• _DOCUMENT TEXT_:
I. TYRANT BY USURPATION.—While actually attacking the powers that be, a tyrant by usurpation is a traitor acting against the common weal, and, like any other criminal, may be put to death by legitimate authority. If possible, the legitimate authority must use the ordinary forms of law in condemning the tyrant to death, but if this is not possible, it can proceed informally and grant individuals a mandate to inflict the capital punishment. St. Thomas (In II Sent., d. XLIV, Q. ii, a. 2), Suarez (Def. fidei, VI, iv, 7), and the majority of authorized theologians say that private individuals have a tacit mandate from legitimate authority to kill the usurper when no other means of ridding the community of the tyrant are available. Some, however, e.g. Crolly (De justitia, III, 207), hold that an express mandate is needed before a private person can take on himself the office of executioner of the usurping tyrant. All authorities hold that a private individual as such, without an express or tacit mandate from authority, may not lawfully kill an usurper unless he is actually his unjust aggressor. Moreover, it sometimes happens that an usurper is accorded the rights of a belligerent, and then a private individual, who is a non-combatant, is excluded by international law from the category of those to whom authority is given to kill the tyrant (Crolly, loc. cit.).

Source data
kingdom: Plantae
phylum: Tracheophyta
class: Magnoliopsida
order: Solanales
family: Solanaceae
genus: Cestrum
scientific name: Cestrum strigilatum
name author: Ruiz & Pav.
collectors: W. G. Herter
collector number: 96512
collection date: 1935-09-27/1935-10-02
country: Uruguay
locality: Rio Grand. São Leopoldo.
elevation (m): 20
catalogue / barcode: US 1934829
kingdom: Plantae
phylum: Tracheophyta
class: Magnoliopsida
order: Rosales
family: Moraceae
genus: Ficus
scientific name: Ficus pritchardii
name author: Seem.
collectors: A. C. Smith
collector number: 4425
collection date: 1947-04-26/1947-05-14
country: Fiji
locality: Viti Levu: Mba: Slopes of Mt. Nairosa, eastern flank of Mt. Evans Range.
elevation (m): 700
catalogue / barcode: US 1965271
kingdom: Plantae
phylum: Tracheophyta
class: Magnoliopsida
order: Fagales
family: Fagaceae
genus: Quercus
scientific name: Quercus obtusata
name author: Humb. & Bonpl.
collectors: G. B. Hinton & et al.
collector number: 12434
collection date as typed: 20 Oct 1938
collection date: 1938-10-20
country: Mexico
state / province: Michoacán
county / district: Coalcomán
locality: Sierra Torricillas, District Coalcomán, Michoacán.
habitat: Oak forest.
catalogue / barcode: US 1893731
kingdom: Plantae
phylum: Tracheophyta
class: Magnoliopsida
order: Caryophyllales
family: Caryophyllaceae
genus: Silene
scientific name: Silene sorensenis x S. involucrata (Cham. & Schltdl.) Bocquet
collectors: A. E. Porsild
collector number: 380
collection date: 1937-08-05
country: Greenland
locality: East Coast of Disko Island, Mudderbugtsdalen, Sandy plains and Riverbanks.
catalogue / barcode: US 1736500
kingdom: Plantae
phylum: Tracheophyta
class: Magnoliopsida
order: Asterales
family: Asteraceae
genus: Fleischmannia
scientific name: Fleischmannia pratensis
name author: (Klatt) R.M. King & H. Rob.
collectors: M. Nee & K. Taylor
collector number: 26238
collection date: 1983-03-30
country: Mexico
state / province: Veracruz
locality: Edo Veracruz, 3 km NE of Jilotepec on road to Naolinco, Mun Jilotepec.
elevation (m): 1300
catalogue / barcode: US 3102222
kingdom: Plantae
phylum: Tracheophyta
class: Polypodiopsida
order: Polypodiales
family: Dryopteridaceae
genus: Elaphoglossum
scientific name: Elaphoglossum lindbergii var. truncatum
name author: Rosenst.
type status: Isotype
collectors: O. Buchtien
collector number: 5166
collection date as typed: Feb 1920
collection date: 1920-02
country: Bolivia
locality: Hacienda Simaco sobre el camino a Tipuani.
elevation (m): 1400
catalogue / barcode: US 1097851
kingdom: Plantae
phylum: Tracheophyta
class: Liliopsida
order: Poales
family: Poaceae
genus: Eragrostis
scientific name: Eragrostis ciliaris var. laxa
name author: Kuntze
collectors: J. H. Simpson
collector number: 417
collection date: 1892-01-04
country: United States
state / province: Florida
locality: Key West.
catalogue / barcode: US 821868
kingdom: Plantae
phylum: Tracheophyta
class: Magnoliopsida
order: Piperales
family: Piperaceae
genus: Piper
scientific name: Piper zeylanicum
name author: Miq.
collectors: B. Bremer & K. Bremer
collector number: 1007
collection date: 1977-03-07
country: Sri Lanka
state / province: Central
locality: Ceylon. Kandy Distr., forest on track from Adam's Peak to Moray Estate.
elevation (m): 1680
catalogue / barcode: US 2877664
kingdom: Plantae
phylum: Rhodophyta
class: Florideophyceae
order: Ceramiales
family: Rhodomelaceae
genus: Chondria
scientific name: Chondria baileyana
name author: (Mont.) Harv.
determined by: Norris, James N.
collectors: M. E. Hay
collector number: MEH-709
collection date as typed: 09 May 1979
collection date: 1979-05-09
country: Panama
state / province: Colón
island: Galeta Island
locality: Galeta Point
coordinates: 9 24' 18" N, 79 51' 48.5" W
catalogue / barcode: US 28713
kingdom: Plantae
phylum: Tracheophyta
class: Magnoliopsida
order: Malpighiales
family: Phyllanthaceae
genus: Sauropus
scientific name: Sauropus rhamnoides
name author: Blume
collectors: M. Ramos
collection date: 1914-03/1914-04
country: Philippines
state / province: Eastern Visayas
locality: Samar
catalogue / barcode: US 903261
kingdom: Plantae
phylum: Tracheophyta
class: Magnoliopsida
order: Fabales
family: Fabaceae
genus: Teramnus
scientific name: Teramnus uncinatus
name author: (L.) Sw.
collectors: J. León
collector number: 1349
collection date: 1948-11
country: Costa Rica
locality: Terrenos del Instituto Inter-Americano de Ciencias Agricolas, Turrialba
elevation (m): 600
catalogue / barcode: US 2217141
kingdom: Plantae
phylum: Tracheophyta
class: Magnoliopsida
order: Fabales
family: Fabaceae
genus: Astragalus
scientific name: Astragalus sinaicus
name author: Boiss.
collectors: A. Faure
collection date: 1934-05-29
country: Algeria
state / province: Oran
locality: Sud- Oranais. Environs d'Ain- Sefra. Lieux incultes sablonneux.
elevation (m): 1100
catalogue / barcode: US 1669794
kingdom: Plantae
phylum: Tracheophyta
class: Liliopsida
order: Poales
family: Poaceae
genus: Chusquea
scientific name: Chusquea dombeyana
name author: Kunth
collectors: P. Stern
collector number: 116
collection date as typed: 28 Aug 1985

• _TO-DO LIST_:
1. Say whether each statement agrees with the passage on the tyrant by usurpation, answering yes or no and quoting the deciding words. (a) St. Thomas and Suarez hold that private individuals have a tacit mandate to kill the usurper when no other means are available. (b) Crolly holds that a tacit mandate is enough for a private person to kill the usurping tyrant. (c) A private individual without any mandate may never lawfully kill an usurper in any circumstance.
2. According to the passage on the tyrant by usurpation, what may legitimate authority do if it cannot use the ordinary forms of law to condemn the tyrant?
3. Using the passage on the tyrant by usurpation, explain why legitimate authority may put such a tyrant to death.
The source data comes from a separate source.

• _FINAL RESULTS_:
1.
(a) Yes: "St. Thomas (In II Sent., d. XLIV, Q. ii, a. 2), Suarez (Def. fidei, VI, iv, 7), and the majority of authorized theologians say that private individuals have a tacit mandate from legitimate authority to kill the usurper when no other means of ridding the community of the tyrant are available."
(b) No: "an express mandate is needed before a private person can take on himself the office of executioner of the usurping tyrant."
(c) No: "may not lawfully kill an usurper unless he is actually his unjust aggressor."

2. It can proceed informally and grant individuals a mandate to inflict the capital punishment.

3. While he is actually attacking the powers that be, a tyrant by usurpation is a traitor acting against the common weal. Like any other criminal, he may therefore be put to death by legitimate authority.